Suppose management wants to achieve a targeted value at risk on new contracts. The value at risk (VaR) is the \(\alpha\) quantile of portfolio value where \(\alpha\) (“alpha”) is the organization’s tolerance for risk. While VaR is the maximum amount of tolerable loss more loss is possible.

Now suppose Management is considering a $1 billion contract with two Iberian companies and one United Kingdom-based (UK) company working in Spain. The deal is constrained by having $100 million in reserves are available to cover any losses. The Board wants some comfort that no more than a 10 % age loss (the average “return” \(\mu\)) would occur. The Board has set the organization’s tolerance for risk at 5%. This means in this case a maximum of 5% of the time could losses exceed 10%. To keep things simple at first we assume that losses are normally distributed.

Let’s perform a “back of the envelope” analysis. We let \(R\) stand for returns, so that \(-R\) is a loss. Our management team wants

\[ Prob(R < -0.10) = 0.05, \]

that is, the probability of a loss worse than 10 % is no more than 5 %.

Let’s now do some algebra and first let \(w\) be the “weight” invested in the risky contract. The rest of the proportion of the contract, \(1-w\), is in high quality collateral assets like treasury bonds. The weight \(w\) can take on values from 0% (0.0) to 100% (1.0).

- No collateral means \(w = 1\)
- No contract means \(w = 0\).

The average return, \(\mu\), on the contract is

\[ \mu = w(0.1) + (1-w)(0.02). \]

This is the weighted *average* return of the contract at 10% and collateral at 2%.

The average level of risk in this model is given by the standard deviation of this combination of risky contract and default-free collateral.

Management currently believes that a 25% standard deviation of return on the contract, “sigma” or \(\sigma\), is reasonable. Collateral is not “risky” in this scenario and thus its standard deviation is zero (and by definition is not correlated with the contract return).

\[ \sigma = w^2 (0.25)^2 + (1-w)^2 (0.0). \]

We now try to figure out what \(w\) is. More precisely, we solve for the percentage of total assets as investment in this contract, that will make losses happen no greater than 5% of the time.

We form a normalizing “z-score” to help us. We shift the largest possible loss to average return to a deviation around the 10% loss, then divide by \(\sigma\) to scale losses to the number of standard deviations around the maximum tolerable loss.

\[ z = \frac{-0.1 - \mu}{\sigma}. \]

The \(z\) the ratio of potential deviation of loss from the mean maximum loss per unit of risk. It is dimensionless and represents the number of standard deviations of loss around the maximum tolerable loss. Our job is to find \(w\) such that the \(z\) score under the normal distribution cannot exceed 5%.

- **Exercise tasks**:
1. In the passage on value at risk, what standard deviation of return on the contract does management currently believe is reasonable?
2. Transcribe the passage on value at risk from "- No collateral" to "and default-free collateral.".
The material that comes next is from a different source than the passage on value at risk.

- **Entries provided**:
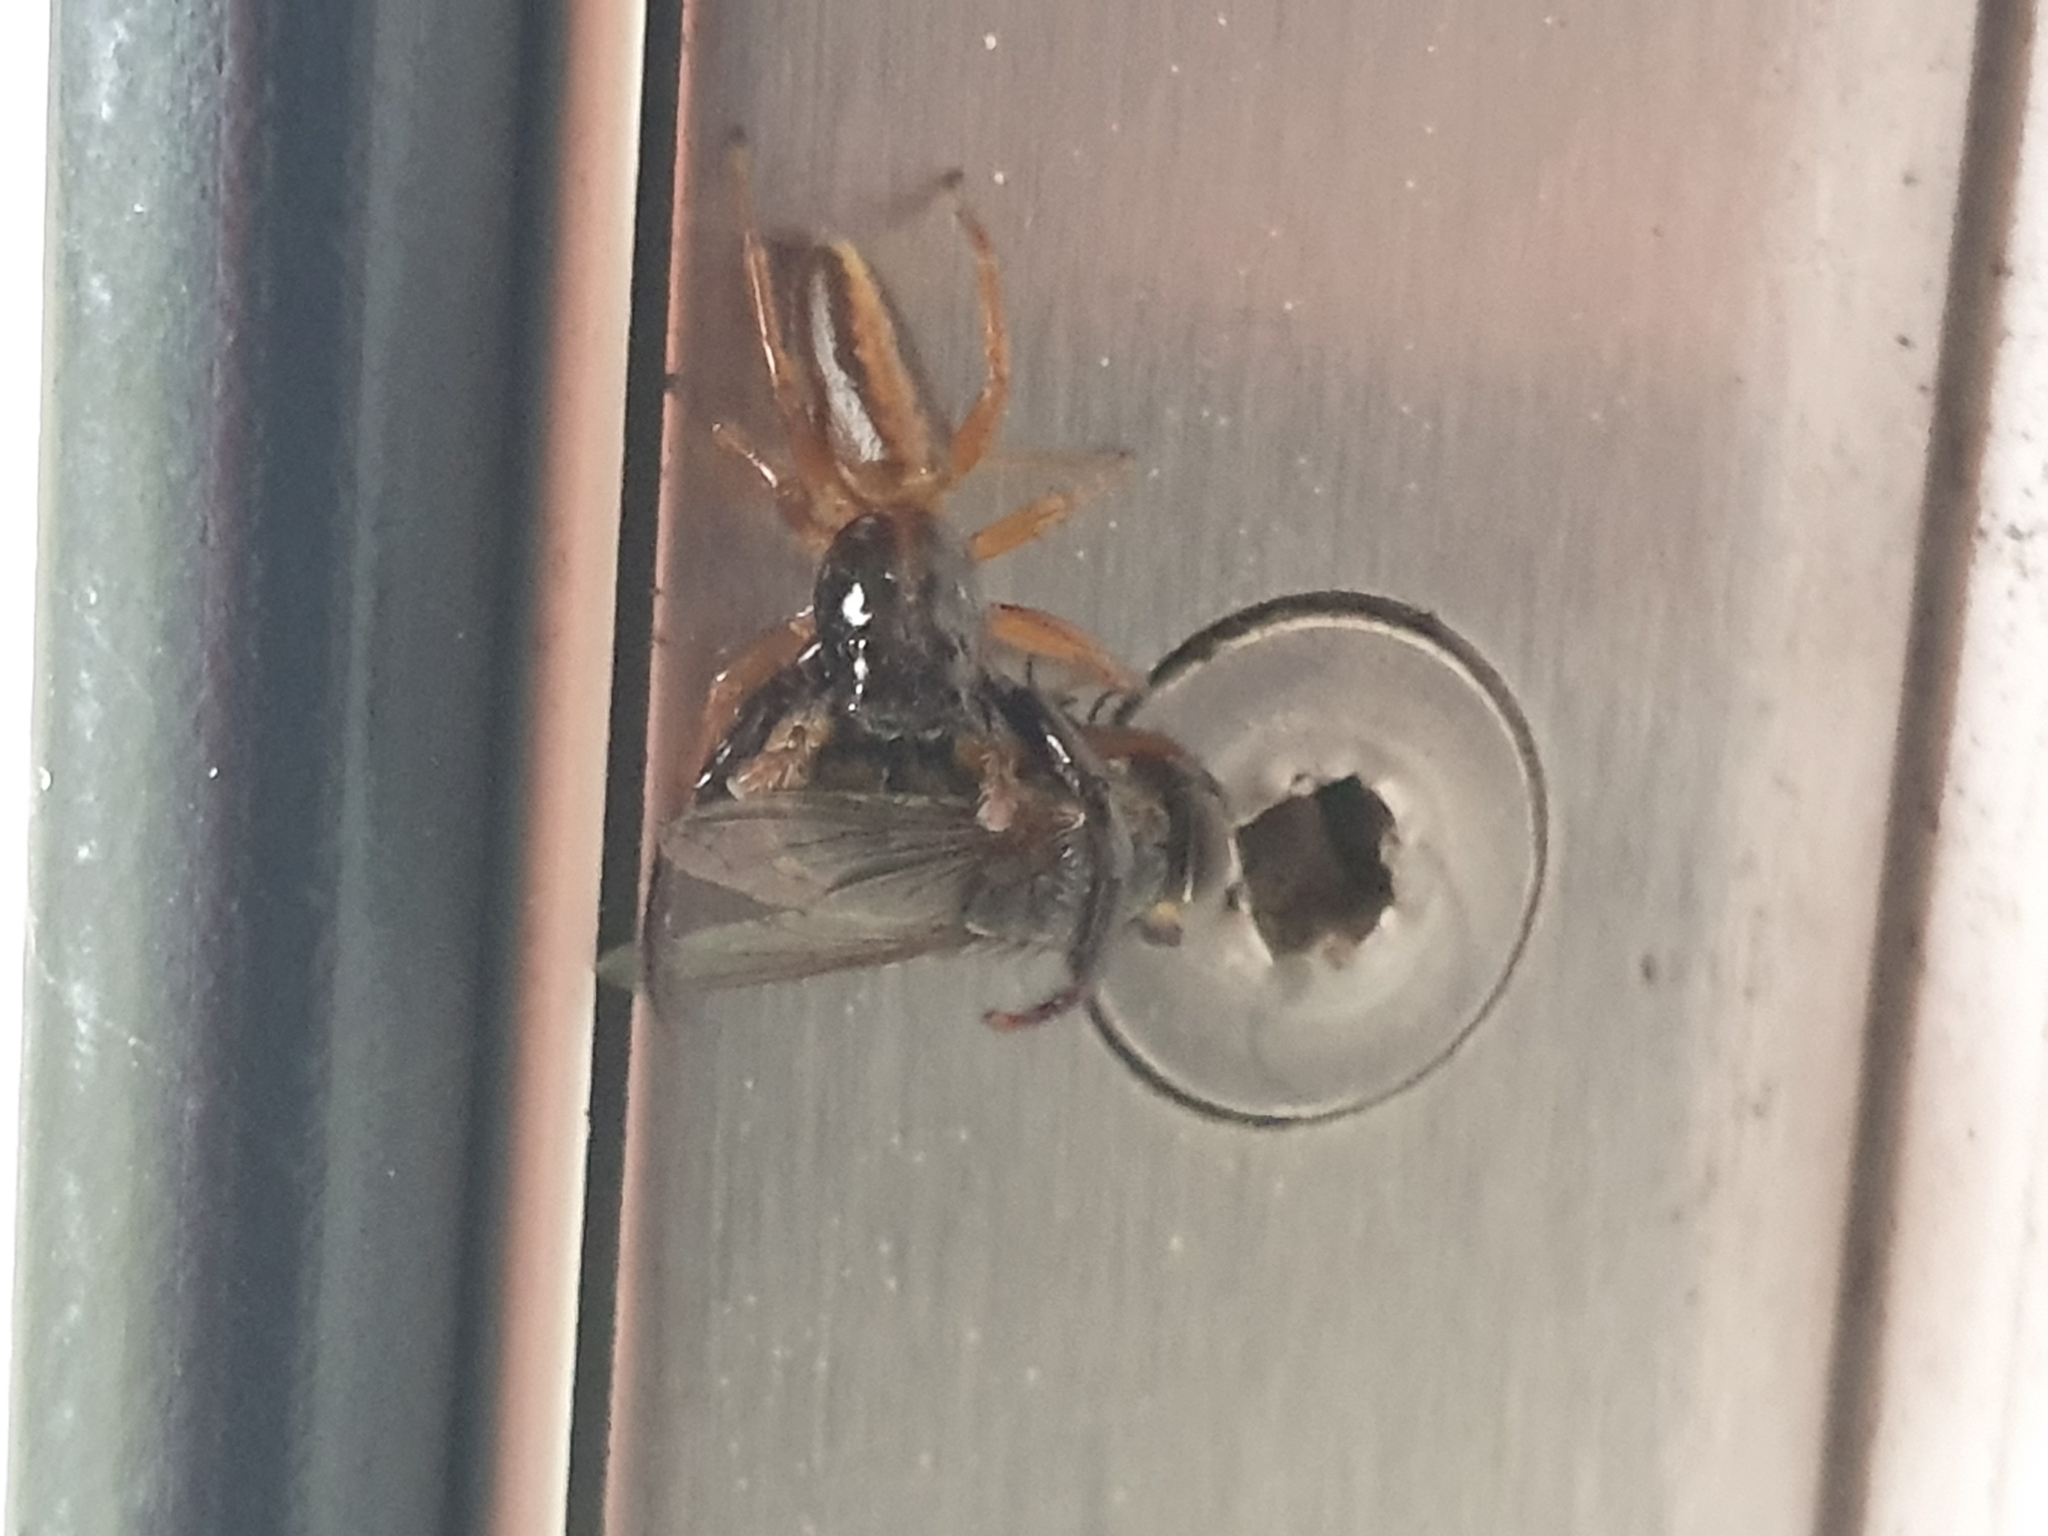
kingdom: Animalia
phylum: Arthropoda
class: Arachnida
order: Araneae
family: Salticidae
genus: Trite
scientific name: Trite planiceps
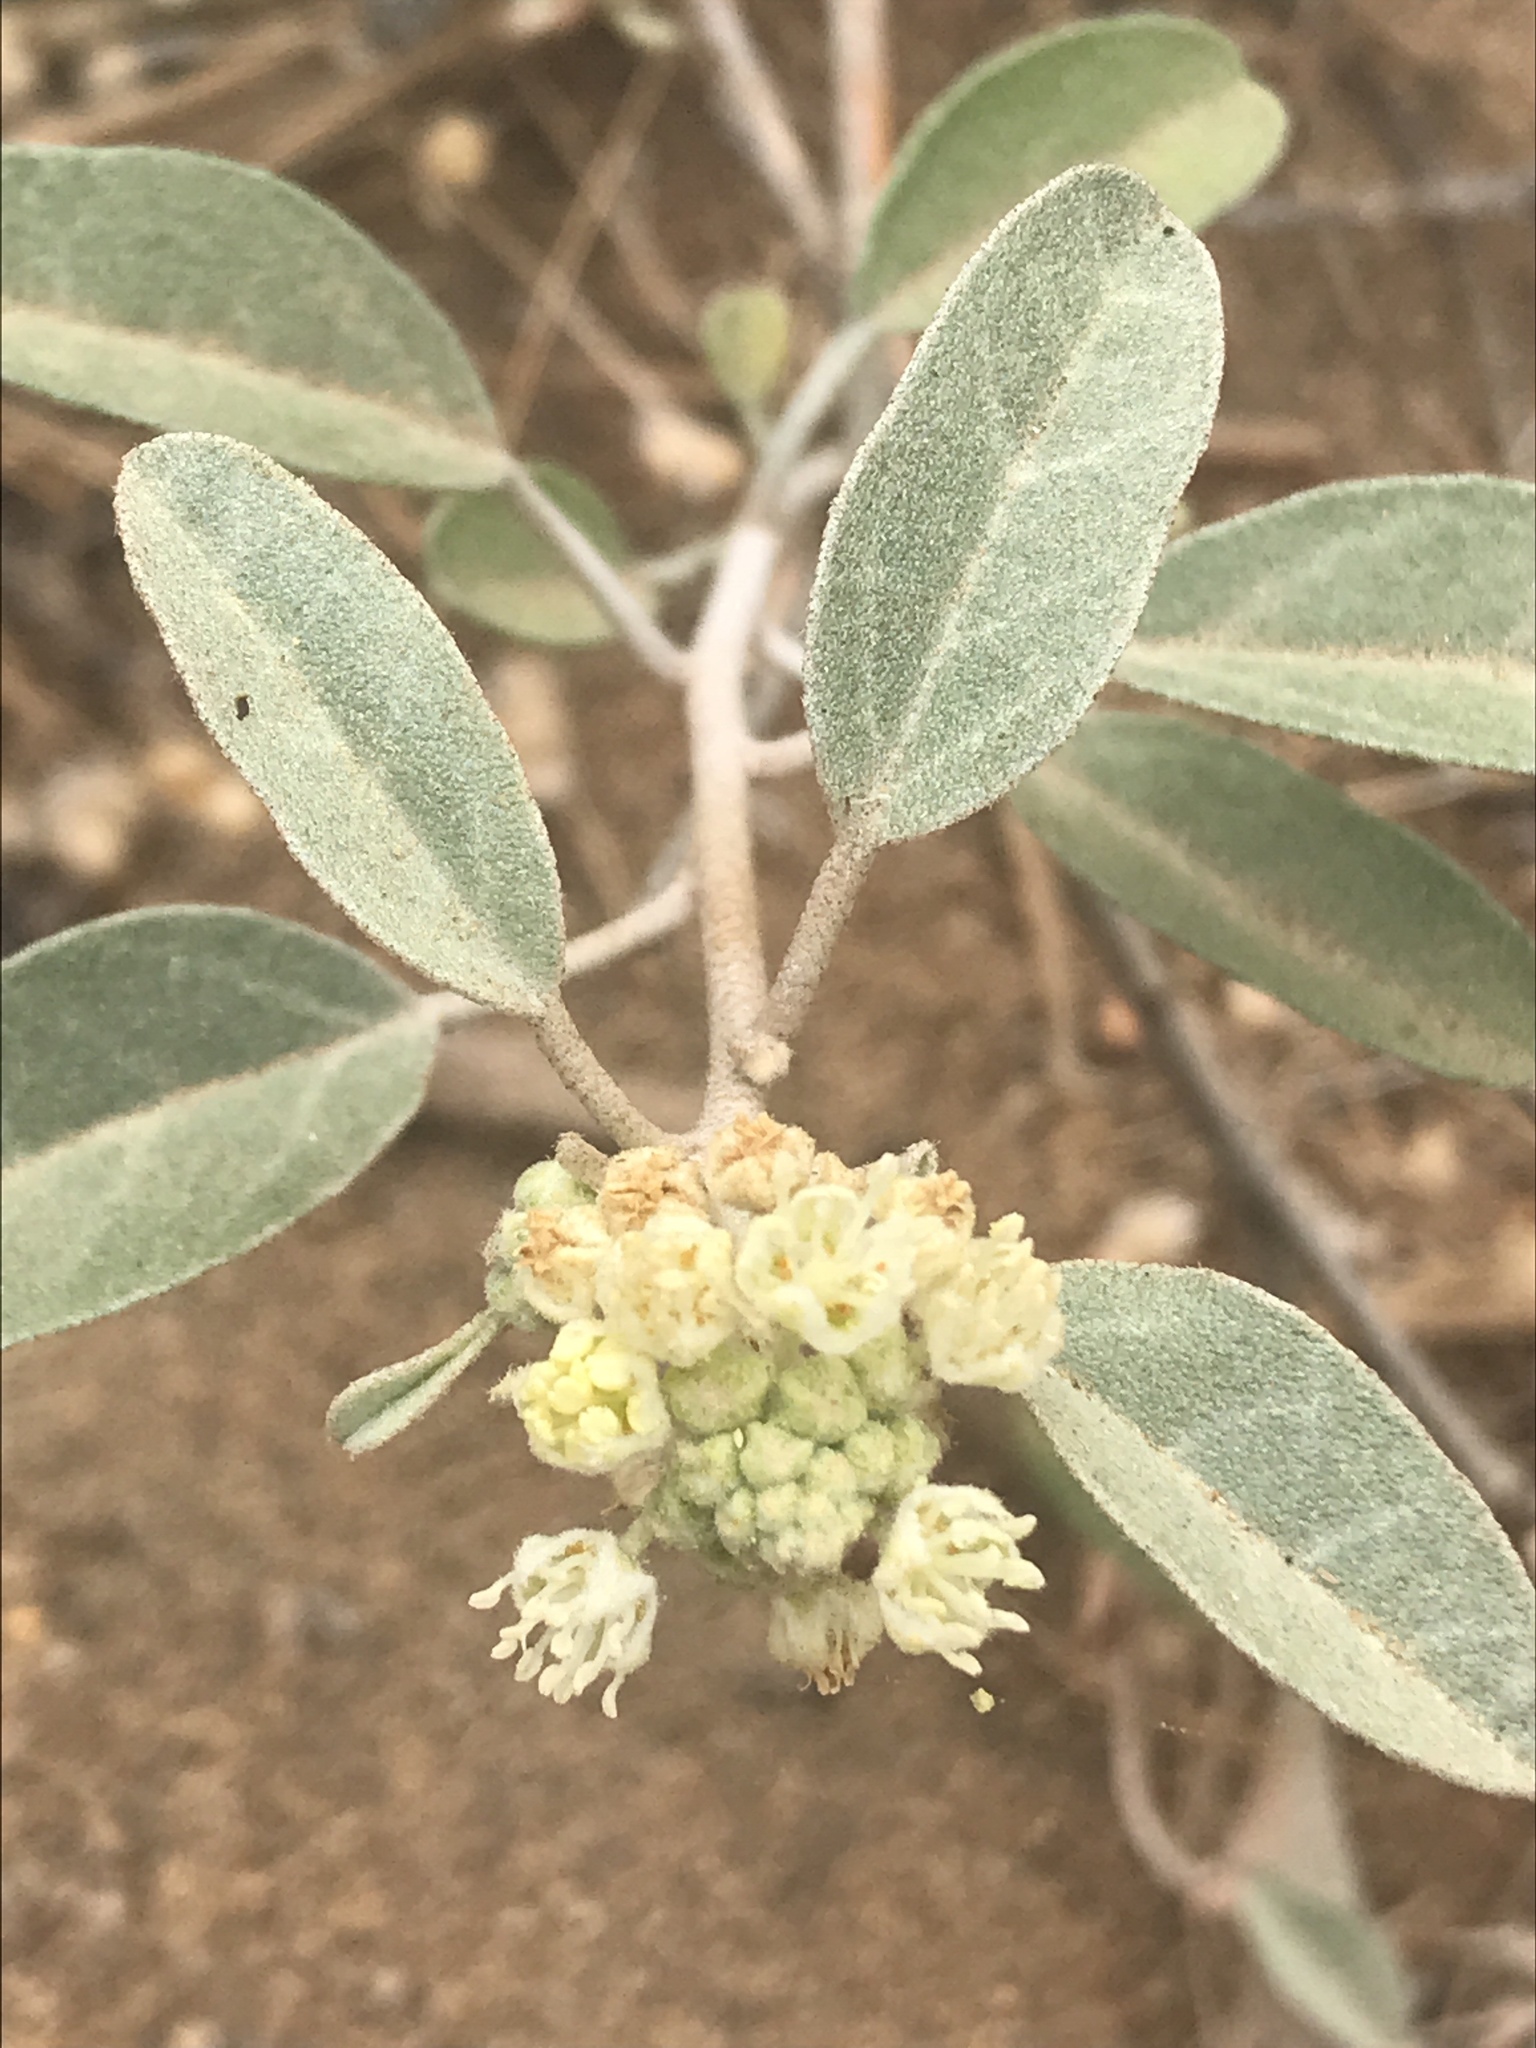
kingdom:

- **Results for each task**:
1. Management believes a 25% standard deviation of return on the contract is reasonable.

2.
- No collateral means \(w = 1\)
- No contract means \(w = 0\).

The average return, \(\mu\), on the contract is

\[ \mu = w(0.1) + (1-w)(0.02). \]

This is the weighted *average* return of the contract at 10% and collateral at 2%.

The average level of risk in this model is given by the standard deviation of this combination of risky contract and default-free collateral.